Mientras la política catalana mantiene su parálisis y se avanza a buen ritmo a hacia una repetición electoral o bien a otro acuerdo in extremis como el que propició que Artur Mas pasase el testigo a Carles Puigdemont en 2016 (con todos los éxitos que siguieron a ese cambio), entre otros escenarios, se mueven instituciones anquilosadas en el país. Tanto, como la Comisión Nacional del Mercado de Valores (CNMV).
A partir del lunes, las cotizadas dejarán de estar obligadas a presentar su información financiera trimestral. Las empresas que sí quieran publicitar sus resultados cada tres meses o publicar sus declaraciones intermedias de gestión podrán hacerlo de forma voluntaria. Se termina de este modo con la presión de demostrar que la buena marcha de una compañía implica beneficios de doble dígito en ciclos de tiempo muy breves.
Que se debe realizar un control resulta una cuestión capital. De hecho, si tenemos en cuenta los escándalos de los últimos años --desde Bankia a Gowex o QRenta-- mejorar los instrumentos de fiscalización de las cotizadas (y de las que no, aunque eso ya es otro debate) es una necesidad imperiosa. Pero el sistema de publicación de resultados trimestrales ya se ha probado que no resulta la mejor alternativa.

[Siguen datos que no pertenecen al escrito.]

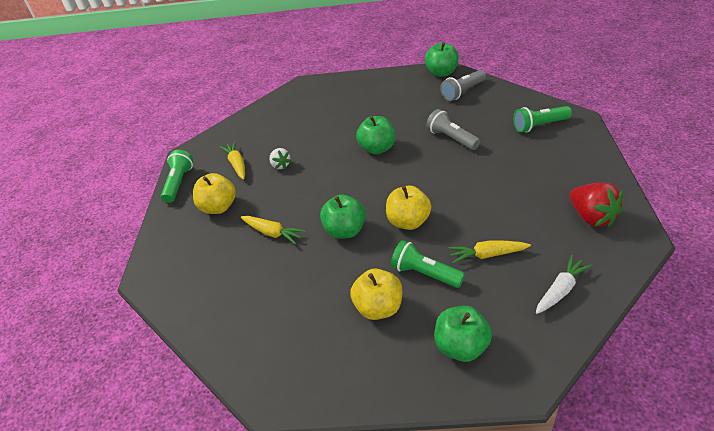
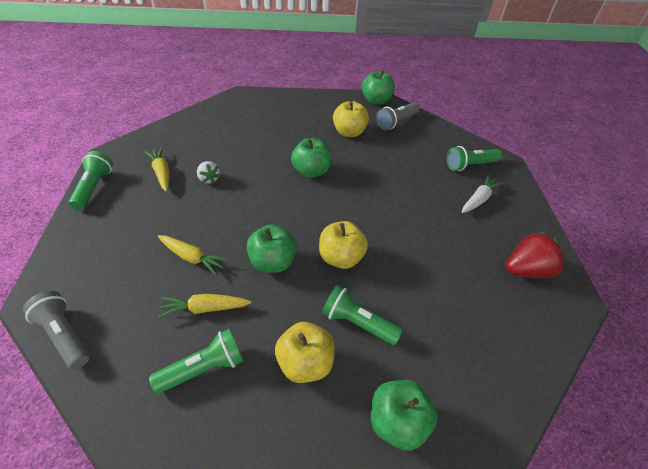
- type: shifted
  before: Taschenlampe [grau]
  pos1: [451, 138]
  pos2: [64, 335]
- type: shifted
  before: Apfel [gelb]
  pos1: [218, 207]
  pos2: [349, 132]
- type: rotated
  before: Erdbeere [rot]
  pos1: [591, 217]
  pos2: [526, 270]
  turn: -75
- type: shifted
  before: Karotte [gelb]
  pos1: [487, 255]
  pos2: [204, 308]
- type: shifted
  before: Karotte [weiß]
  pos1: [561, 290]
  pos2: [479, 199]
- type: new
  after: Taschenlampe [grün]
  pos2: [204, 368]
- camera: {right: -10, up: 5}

Primero, porque las contabilidades se disimulan. Tanto, que incluso pueden pasar por alto al auditor. Segundo, porque esta presión de presentar beneficios incluso en entornos de decrecimiento para evitar que los inversores castiguen la cotización resulta pernicioso para al accionista. Al final, se gestiona pensando en las ganancias a corto y no en garantizar que las empresas tengan viabilidad y generen negocio de valor a largo plazo. Y sin esto, cualquier país está abocado al desastre.
Conseguir este tipo de compañías se hace más necesario que nunca en el momento actual. Con la marcha de Nissan de Barcelona se ha abierto la caja de pandora. Los implicados en la mesa de reindustrialización de la factoría cada vez tienen más claro que el futuro de este polo industrial no pasa, precisamente, por la industria. Se convertirá en otro punto logístico, cosa que tiene lógica si se analiza el perfil de sociedades que ocupan actualmente la Zona Franca, los nuevos hábitos de consumo de los ciudadanos --con el avance que ha supuesto para el e-commerce la pandemia-- y la proximidad con la capital catalana. Pero esto tiene un coste laboral. De miles de personas, en este caso.
Garantizar que el tejido empresarial también sea industrial, que las compañías tengan un sentido a largo plazo y que su perfil no sea solo atractivo para el inversor que quiere multiplicar lo antes posible su capital debería ser una necesidad. Y si los gobiernos no están para estas cuestiones, bienvenidas sean las iniciativas paralelas. Al final, aportan más que restan a la sociedad.